La concepción religiosa que ha marcado al cuerpo como un “tabú” sigue vigente, incluso para dejar de “tomar en serio” a quien se atreva a transgredir la regla. Además, está el tema de la moralidad.

El complejo de “santa/perversa”, instaurado por Grace Kelly, Marilyn Monroe y Madonna, sigue siendo otra arma de doble filo. Exhíbete, pero sé “intachable”. “Hay una extraña exigencia de moralidad que la sociedad les hace a los famosos porque la hipocresía es el homenaje que el vicio rinde a la virtud.

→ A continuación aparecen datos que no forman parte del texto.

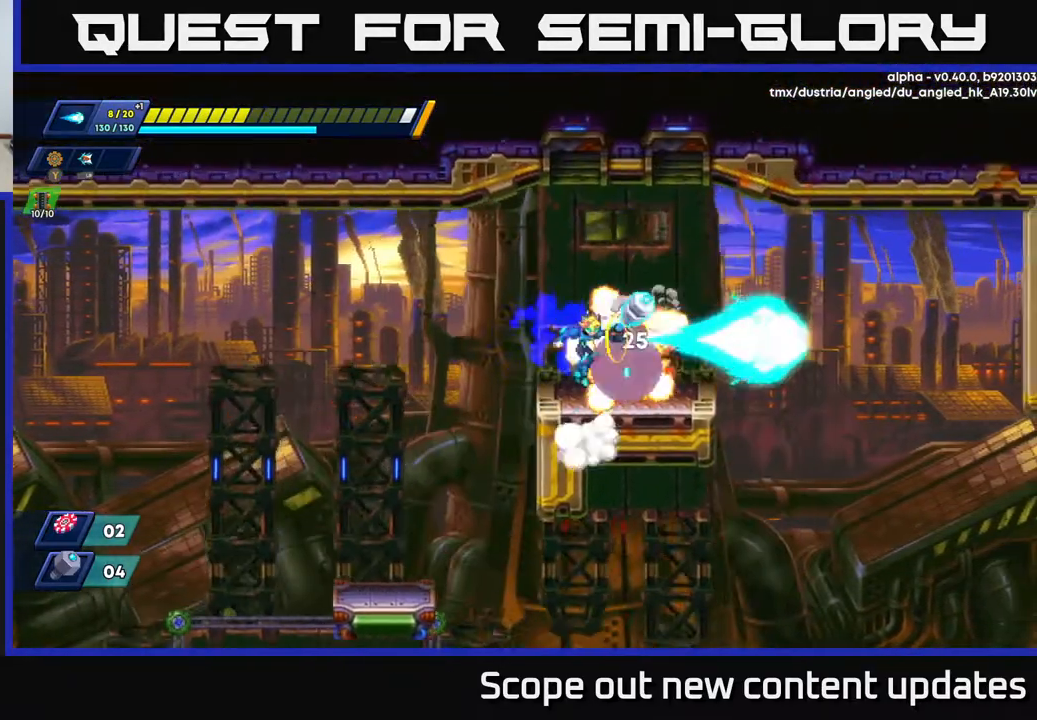
{"buttons": ["A", "DPAD_RIGHT"], "left_stick": "center", "right_stick": "center", "events": [[33, "X", "up"], [67, "DPAD_RIGHT", "up"], [83, "X", "down"], [150, "X", "up"], [367, "DPAD_RIGHT", "down"], [417, "A", "down"]]}
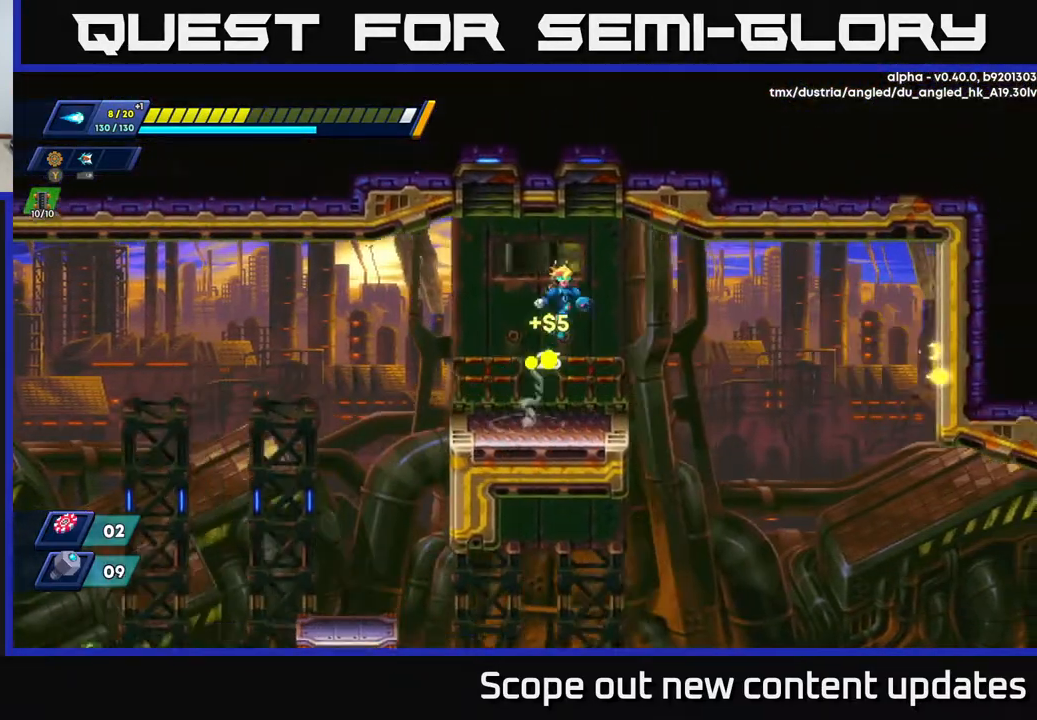
{"buttons": ["DPAD_RIGHT"], "left_stick": "center", "right_stick": "down", "events": [[33, "A", "up"], [117, "DPAD_RIGHT", "up"], [150, "DPAD_LEFT", "down"], [317, "DPAD_LEFT", "up"], [350, "right_stick", "down"], [367, "DPAD_RIGHT", "down"]]}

Se instauran como héroes, pero la gente debe entender que son personas normales y que pueden también ganar dinero, incluso, desnudándose”, afirma Fabián Sanabria, doctor en Sociología de la Escuela de Estudios Superiores en Ciencias Sociales de París. En ese vaivén siempre ha oscilado la imagen femenina.

Ten estilo, pero no mucho

La industria de la moda se ha alimentado desde sus comienzos del sexo como una forma de vender. Del atractivo para rebelarse, como ocurrió con la minifalda en los años 60. De erotizarse al máximo para ser “cool”, como se vio en los anuncios de Calvin Klein y Diesel en los años 80 y 90. Del atractivo para escandalizar, como sucedió con Benetton y Tom Ford con sus anuncios explícitos; pero irónicamente, cuando se habla de vestirse, no se debe mostrar mucho “para no parecer vulgar”, porque el gusto también está en cubrir el cuerpo.

“Una mujer que presume escote es dueña de su cuerpo y sus expresiones, pero el exceso de piel es considerado por muchos como falta de estilo. En el caso de Susan Sarandon, esto se me hizo una maravillosa declaración de intenciones sobre su cuerpo y derechos sobre él”, enfatiza Beatriz Arango.

La lucha por erradicar estos estereotipos sobre el cuerpo de las mujeres es intensa. Grupos mundiales como “SlutWalk”, fundado en Toronto en 2011, han establecido luchas para quitar la connotación negativa hacia la palabra “prostituta” y contra las restricciones al vestuario.

Amber Rose, entre otras famosas, decidió irse vestida con las palabras con las que la suelen tildar cuando va medio desnuda en la alfombra roja. Y Amy Poehler creó una campaña viral para dejar de juzgar a las famosas por lo que llevan puesto: #SmartGirlAsk.  

Otras celebridades como Jennifer Lawrence, Julianne Moore y Cate Blanchett son categóricas e incluso radicales cuando les preguntan sobre sus atuendos, su cuerpo o su peso en vez del valor de su trabajo.